As they strain to find workers, some businesses have been forced to cut back hours. Others offer on-site housing for free or minimal rent, or rent rooms for employees in area motels — not all of them in good condition, locals said. The Cape Cod Chamber of Commerce recently hired a housing coordinator to help student workers from overseas find host families or other accommodations for the season.
Kristin Hatch, executive director of the Provincetown Housing Authority, said she regularly receives calls about housing emergencies, including people living in cars or in the woods. Many are former housekeepers, wait staff and other service workers.
“We’re hitting a wall,” she said. “Who’s going to save these people in a small town like this?”
Mr.

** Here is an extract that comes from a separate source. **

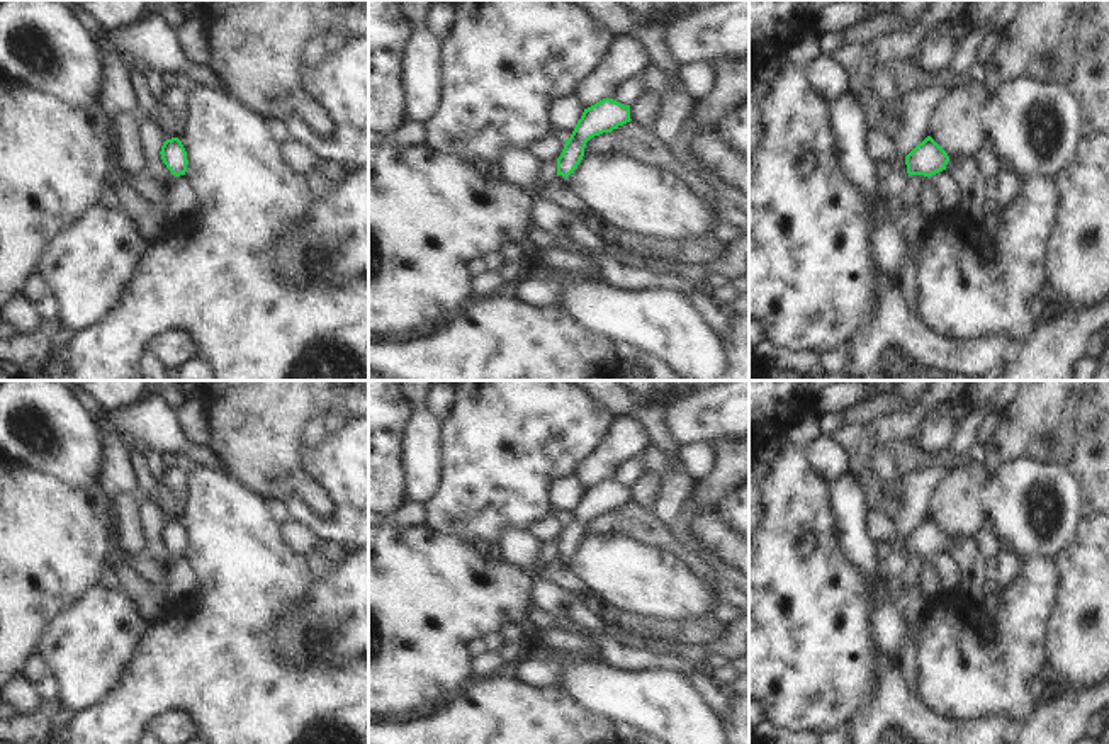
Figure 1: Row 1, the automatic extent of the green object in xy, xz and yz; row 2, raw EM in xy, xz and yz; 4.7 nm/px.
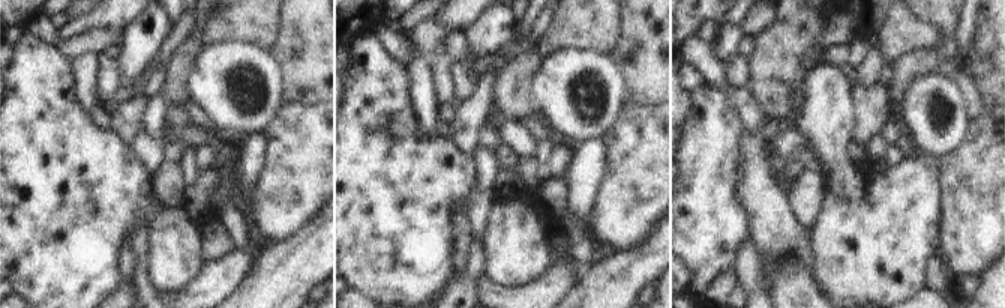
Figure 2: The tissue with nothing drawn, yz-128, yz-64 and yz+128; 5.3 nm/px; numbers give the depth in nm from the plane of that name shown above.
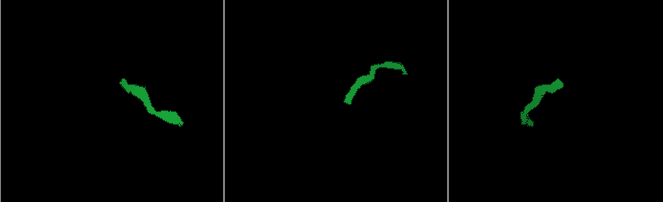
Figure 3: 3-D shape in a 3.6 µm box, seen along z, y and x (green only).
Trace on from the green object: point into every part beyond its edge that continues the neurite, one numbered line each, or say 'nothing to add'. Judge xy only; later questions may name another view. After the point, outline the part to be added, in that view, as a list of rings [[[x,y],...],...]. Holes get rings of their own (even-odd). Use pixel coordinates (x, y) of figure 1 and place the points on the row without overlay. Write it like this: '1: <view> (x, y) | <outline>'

McKeon, who spent decades working in patient care at a New York psychiatric hospital, is not the only matchmaker in town. There is another Facebook page also devoted to housing, and other scouts, like Arlene Weston, a local housing commissioner who helped place student workers in a vacant church rectory last summer.
Adding to their challenge, Mr. McKeon said, are the fake rental listings, posted by scammers, that must be rooted out. In retaliation for exposing them, he said, fraudsters have harassed him on his social media accounts and cellphone, calls he answers with a cheerful, “Provincetown Police Department!”
He said he has found room rentals for only about a dozen people this spring, in the toughest market he has ever seen.
Nigel Revenge, a local actor, was among those squeezed out, after his landlord of three years decided to convert his apartment into a weekly rental. Months of searching got him nowhere, and Mr. Revenge left Provincetown at the end of April to stay with family elsewhere on Cape Cod.
Within days, he said, a driver called him an anti-gay slur as he rode his bicycle to work. “I’m not in Oz anymore,” Mr. Revenge said.
Henry Merges, 20, a Brown University sophomore, was so eager to accept a summer internship at the Provincetown Art Association, he briefly considered living in a borrowed camper. Ultimately, though, he turned down the opportunity for lack of housing, moved in with his parents in upstate New York and resumed his job search.
“It was pretty heartbreaking,” he said, “but it felt like a battle not worth fighting.”
As summer neared and the rental frenzy escalated, outrage bubbled up again on Facebook, this time in response to a post about “two freestanding cottages,” 800 and 850 square feet.
“SUMMER SEASONAL RENTAL!” it began.
The cost for four months: $34,000 per unit.